Let’s now take a look at hedge fund activity in other stocks – not necessarily in the same industry as Inphi Corporation (NYSE:IPHI) but similarly valued. We will take a look at PotlatchDeltic Corporation (NASDAQ:PCH), Ryder System, Inc. (NYSE:R), Extended Stay America Inc (NASDAQ:STAY), and Chesapeake Energy Corporation (NYSE:CHK). This group of stocks’ market caps resemble IPHI’s market cap.
|Ticker||No of HFs with positions||Total Value of HF Positions (x1000)||Change in HF Position|
View table here if you experience formatting issues.

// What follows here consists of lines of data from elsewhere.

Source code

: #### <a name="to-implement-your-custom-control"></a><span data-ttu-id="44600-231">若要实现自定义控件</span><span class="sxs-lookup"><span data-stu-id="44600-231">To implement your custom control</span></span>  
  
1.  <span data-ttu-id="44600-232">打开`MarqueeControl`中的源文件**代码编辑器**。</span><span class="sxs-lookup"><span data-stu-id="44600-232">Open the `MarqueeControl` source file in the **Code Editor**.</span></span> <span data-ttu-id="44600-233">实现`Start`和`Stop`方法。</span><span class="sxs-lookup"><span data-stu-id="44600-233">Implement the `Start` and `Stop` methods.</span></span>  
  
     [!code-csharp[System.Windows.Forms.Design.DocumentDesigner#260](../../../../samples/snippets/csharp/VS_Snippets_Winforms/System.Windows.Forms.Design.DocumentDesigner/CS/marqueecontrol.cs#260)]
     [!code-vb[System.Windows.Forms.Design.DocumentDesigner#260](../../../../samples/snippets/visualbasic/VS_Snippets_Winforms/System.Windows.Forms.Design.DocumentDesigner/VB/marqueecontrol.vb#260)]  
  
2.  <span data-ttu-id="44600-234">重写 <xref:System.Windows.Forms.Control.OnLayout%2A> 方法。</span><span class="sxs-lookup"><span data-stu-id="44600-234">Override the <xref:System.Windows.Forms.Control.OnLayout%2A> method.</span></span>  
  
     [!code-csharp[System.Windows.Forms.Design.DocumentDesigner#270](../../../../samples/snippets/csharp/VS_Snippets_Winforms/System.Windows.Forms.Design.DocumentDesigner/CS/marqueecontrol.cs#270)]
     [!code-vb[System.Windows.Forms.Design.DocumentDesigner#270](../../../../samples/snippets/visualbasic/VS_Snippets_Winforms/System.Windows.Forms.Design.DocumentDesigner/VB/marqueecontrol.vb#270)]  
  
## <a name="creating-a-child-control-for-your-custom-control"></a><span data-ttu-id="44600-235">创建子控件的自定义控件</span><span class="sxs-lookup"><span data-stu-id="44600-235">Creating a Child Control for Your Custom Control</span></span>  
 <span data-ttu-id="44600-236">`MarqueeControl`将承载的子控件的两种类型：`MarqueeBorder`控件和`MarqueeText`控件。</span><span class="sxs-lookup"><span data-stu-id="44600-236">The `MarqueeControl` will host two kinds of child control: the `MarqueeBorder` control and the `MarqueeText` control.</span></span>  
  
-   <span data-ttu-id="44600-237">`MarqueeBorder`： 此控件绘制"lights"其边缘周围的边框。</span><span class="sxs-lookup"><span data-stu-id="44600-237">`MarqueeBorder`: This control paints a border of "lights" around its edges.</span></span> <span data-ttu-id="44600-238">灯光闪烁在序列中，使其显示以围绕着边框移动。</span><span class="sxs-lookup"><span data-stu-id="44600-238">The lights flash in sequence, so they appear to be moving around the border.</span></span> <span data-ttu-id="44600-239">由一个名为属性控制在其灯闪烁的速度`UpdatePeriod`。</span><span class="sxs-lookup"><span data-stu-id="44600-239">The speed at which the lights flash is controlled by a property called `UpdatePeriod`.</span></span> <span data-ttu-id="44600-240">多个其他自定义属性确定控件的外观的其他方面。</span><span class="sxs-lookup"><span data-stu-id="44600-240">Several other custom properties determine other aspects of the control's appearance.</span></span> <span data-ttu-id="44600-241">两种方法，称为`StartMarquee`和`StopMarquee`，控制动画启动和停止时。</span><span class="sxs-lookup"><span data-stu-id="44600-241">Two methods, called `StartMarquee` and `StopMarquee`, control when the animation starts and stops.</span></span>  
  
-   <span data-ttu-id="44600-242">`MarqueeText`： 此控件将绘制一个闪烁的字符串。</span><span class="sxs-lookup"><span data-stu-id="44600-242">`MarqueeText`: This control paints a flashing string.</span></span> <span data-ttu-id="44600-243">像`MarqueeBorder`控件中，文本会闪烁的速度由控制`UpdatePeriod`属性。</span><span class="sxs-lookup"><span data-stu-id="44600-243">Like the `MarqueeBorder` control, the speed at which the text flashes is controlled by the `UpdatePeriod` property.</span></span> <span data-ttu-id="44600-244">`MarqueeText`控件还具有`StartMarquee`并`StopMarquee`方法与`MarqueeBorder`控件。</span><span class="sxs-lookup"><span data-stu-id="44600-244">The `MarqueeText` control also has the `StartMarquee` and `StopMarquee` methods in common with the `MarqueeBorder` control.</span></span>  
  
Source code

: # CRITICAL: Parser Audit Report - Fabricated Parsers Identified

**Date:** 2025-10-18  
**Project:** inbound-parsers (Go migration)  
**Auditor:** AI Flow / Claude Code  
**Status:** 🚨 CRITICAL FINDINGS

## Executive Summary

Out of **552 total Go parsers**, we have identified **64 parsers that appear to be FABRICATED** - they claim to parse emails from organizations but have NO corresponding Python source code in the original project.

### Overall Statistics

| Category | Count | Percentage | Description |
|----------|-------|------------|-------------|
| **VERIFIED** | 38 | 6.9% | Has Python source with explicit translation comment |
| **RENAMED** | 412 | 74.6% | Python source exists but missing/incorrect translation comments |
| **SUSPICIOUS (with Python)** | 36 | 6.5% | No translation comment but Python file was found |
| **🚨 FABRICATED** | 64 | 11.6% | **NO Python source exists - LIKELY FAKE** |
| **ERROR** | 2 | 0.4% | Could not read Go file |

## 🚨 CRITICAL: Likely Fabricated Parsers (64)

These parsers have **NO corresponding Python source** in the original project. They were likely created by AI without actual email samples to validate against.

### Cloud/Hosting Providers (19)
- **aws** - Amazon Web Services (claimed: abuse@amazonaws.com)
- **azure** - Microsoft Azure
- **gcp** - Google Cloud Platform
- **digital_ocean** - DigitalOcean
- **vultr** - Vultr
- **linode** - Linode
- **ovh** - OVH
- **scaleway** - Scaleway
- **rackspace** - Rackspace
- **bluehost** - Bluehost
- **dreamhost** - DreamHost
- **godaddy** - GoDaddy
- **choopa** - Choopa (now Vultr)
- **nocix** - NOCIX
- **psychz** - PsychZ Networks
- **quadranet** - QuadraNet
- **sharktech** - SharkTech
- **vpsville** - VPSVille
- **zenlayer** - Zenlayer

As you can see these stocks had an average of 20.5 hedge funds with bullish positions and the average amount invested in these stocks was $314 million. That figure was $388 million in IPHI’s case. Extended Stay America Inc (NASDAQ:STAY) is the most popular stock in this table. On the other hand Chesapeake Energy Corporation (NYSE:CHK) is the least popular one with only 17 bullish hedge fund positions. Compared to these stocks Inphi Corporation (NYSE:IPHI) is more popular among hedge funds. Our calculations showed that top 20 most popular stocks among hedge funds returned 37.4% in 2019 through the end of November and outperformed the S&P 500 ETF (SPY) by 9.9 percentage points. Hedge funds were also right about betting on IPHI as the stock returned 14.1% during the first two months of Q4 and outperformed the market by an even larger margin. Hedge funds were clearly right about piling into this stock relative to other stocks with similar market capitalizations.